→ **Exercise requirements**: Repeat exactly the lines from the start of the records below through the line that contains "Table 3: Natural", including both.
····················
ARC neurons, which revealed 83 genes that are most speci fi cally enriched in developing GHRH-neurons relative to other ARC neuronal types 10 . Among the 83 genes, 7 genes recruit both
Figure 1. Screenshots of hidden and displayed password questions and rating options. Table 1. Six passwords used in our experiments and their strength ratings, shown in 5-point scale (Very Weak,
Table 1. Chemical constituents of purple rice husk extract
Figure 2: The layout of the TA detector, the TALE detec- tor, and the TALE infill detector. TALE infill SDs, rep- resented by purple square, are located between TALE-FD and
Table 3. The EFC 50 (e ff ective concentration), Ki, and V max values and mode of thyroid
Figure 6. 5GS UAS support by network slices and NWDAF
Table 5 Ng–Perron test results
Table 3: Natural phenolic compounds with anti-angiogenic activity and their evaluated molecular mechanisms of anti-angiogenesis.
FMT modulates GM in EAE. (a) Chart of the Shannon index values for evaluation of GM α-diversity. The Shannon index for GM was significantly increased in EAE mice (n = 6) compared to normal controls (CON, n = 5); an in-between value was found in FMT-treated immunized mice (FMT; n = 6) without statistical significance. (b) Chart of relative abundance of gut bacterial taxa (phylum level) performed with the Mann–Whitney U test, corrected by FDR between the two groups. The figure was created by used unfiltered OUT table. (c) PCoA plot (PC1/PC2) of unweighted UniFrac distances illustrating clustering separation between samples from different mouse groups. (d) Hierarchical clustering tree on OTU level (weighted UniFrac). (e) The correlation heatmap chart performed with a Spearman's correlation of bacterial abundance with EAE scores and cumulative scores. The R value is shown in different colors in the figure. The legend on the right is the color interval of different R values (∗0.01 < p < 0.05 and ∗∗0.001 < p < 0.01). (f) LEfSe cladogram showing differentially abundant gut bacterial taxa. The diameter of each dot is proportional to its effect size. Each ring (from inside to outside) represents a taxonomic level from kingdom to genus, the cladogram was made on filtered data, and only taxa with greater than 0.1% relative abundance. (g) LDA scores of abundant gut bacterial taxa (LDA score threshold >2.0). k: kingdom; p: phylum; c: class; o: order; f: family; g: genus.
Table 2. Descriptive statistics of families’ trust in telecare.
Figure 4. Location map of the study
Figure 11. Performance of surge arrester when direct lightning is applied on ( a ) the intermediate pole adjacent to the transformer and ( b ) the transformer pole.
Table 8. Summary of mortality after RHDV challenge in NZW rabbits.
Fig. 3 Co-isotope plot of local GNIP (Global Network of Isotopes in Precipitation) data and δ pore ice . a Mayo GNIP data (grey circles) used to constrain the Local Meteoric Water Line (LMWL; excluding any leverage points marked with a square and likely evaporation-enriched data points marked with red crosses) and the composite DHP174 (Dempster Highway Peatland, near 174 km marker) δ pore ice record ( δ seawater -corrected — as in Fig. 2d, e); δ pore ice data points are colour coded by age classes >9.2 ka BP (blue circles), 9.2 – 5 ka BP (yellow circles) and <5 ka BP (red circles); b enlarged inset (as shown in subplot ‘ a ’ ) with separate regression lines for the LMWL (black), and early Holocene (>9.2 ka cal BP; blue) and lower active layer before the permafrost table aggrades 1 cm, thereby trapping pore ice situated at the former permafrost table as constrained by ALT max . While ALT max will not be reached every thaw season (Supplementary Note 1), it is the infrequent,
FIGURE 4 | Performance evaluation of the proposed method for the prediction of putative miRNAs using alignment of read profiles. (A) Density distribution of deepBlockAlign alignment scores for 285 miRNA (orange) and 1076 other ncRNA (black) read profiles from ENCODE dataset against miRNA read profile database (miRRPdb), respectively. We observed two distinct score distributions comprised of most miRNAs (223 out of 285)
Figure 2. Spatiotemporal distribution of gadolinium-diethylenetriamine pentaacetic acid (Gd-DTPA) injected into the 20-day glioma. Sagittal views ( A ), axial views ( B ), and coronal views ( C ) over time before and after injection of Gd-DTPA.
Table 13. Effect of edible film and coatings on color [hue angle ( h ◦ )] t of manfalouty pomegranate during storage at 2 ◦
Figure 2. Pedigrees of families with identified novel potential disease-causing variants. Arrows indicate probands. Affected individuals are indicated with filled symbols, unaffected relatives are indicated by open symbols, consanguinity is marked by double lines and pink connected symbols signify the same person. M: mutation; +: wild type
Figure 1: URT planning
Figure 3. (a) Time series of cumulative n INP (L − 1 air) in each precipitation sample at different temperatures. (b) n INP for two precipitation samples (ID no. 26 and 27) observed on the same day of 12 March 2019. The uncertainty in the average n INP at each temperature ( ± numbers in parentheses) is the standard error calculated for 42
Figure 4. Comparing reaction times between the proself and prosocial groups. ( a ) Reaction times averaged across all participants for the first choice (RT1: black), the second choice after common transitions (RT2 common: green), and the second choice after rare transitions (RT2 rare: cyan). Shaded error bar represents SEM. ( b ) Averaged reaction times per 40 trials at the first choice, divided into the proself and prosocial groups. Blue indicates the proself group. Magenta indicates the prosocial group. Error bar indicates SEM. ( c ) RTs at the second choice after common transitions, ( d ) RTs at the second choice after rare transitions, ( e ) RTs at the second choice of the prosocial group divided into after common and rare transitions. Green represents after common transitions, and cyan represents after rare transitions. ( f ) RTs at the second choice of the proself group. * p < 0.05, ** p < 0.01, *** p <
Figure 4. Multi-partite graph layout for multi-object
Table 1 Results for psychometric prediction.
····················
→ **Exercise solution**:
ARC neurons, which revealed 83 genes that are most speci fi cally enriched in developing GHRH-neurons relative to other ARC neuronal types 10 . Among the 83 genes, 7 genes recruit both
Figure 1. Screenshots of hidden and displayed password questions and rating options. Table 1. Six passwords used in our experiments and their strength ratings, shown in 5-point scale (Very Weak,
Table 1. Chemical constituents of purple rice husk extract
Figure 2: The layout of the TA detector, the TALE detec- tor, and the TALE infill detector. TALE infill SDs, rep- resented by purple square, are located between TALE-FD and
Table 3. The EFC 50 (e ff ective concentration), Ki, and V max values and mode of thyroid
Figure 6. 5GS UAS support by network slices and NWDAF
Table 5 Ng–Perron test results
Table 3: Natural phenolic compounds with anti-angiogenic activity and their evaluated molecular mechanisms of anti-angiogenesis.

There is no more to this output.